Russian officials said he tested positive for meldonium, which was banned in 2016, and has left the Olympic village. No date has been set for a hearing.
IOC spokesman Mark Adams says a failed doping test could keep Russia’s banned team from marching under the national flag at the closing ceremony.
Russian athletes are participating in the Pyeongchang Olympics as “Olympic Athletes from Russia.” The IOC suspended the Russian Olympic committee last year in connection with a massive doping scheme at the 2014 Olympics in Sochi but allowed 168 athletes to compete under neutral uniforms and without the Russian national flag.
Adams confirmed the positive test and says it could have “consequences” in evaluating the behavior the Russian team, which was required to abide by restrictions — including bans to some medal favorites — and to undergo extra drug tests.
“If confirmed this will be taken into account along with many other factors” regarding Russian behavior,” Adams said.
Russian Curling Federation president Dmitry Svishchev told The Associated Press that Krushelnitsky tested clean as recently as January 22, the day before he flew to a pre-Olympic training camp in Japan.
Svishchev said it was possible someone spiked Krushelnitsky’s food or drink. He suggested that rival Russian athletes or Russia’s political enemies could be responsible.
“It can’t happen at the Olympic Village because everyone eats the same canteen food,” he said. “It could happen at training camp or in the intervening period. ... There’s a possibility of it being something within the team.”
The curling team trained in Japan in January, bringing in some Russian athletes who had not qualified for the Olympics as practice partners.
The federation senior vice-president Andrei Sozin confirmed to the AP that Krushelnitsky tested positive for meldonium, a substance which was banned in sport in 2016.

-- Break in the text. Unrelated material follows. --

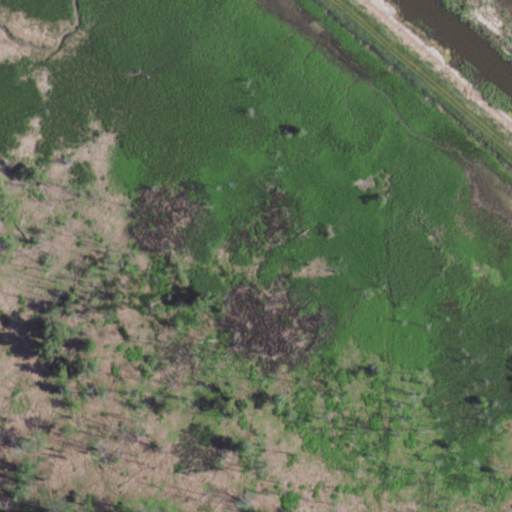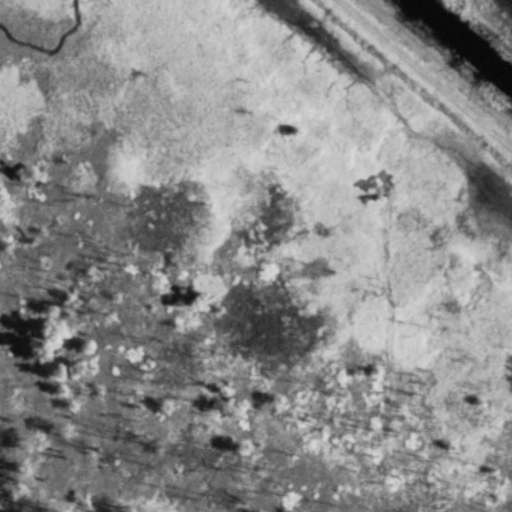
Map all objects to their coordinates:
road: (439, 65)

“Alexander has left the Olympic village and given up his accreditation,” Sozin said. “We have information from our sources that the substance found was meldonium, which has not been used by Russian athletes and teams since 2015.”
Meldonium is the substance that Russian tennis star Maria Sharapova was suspended for after testing positive at the Australian Open in 2016. Before it was banned, many Russian athletes used the drug, which is designed for people with heart problems and some believe can help athletes increase stamina.
Krushelnitsky’s “A sample” tested positive. Adams said a second sample would be tested, and results could be announced within 24 hours.
The Norwegian team finished fourth, and could get the bronze if the positive test is confirmed.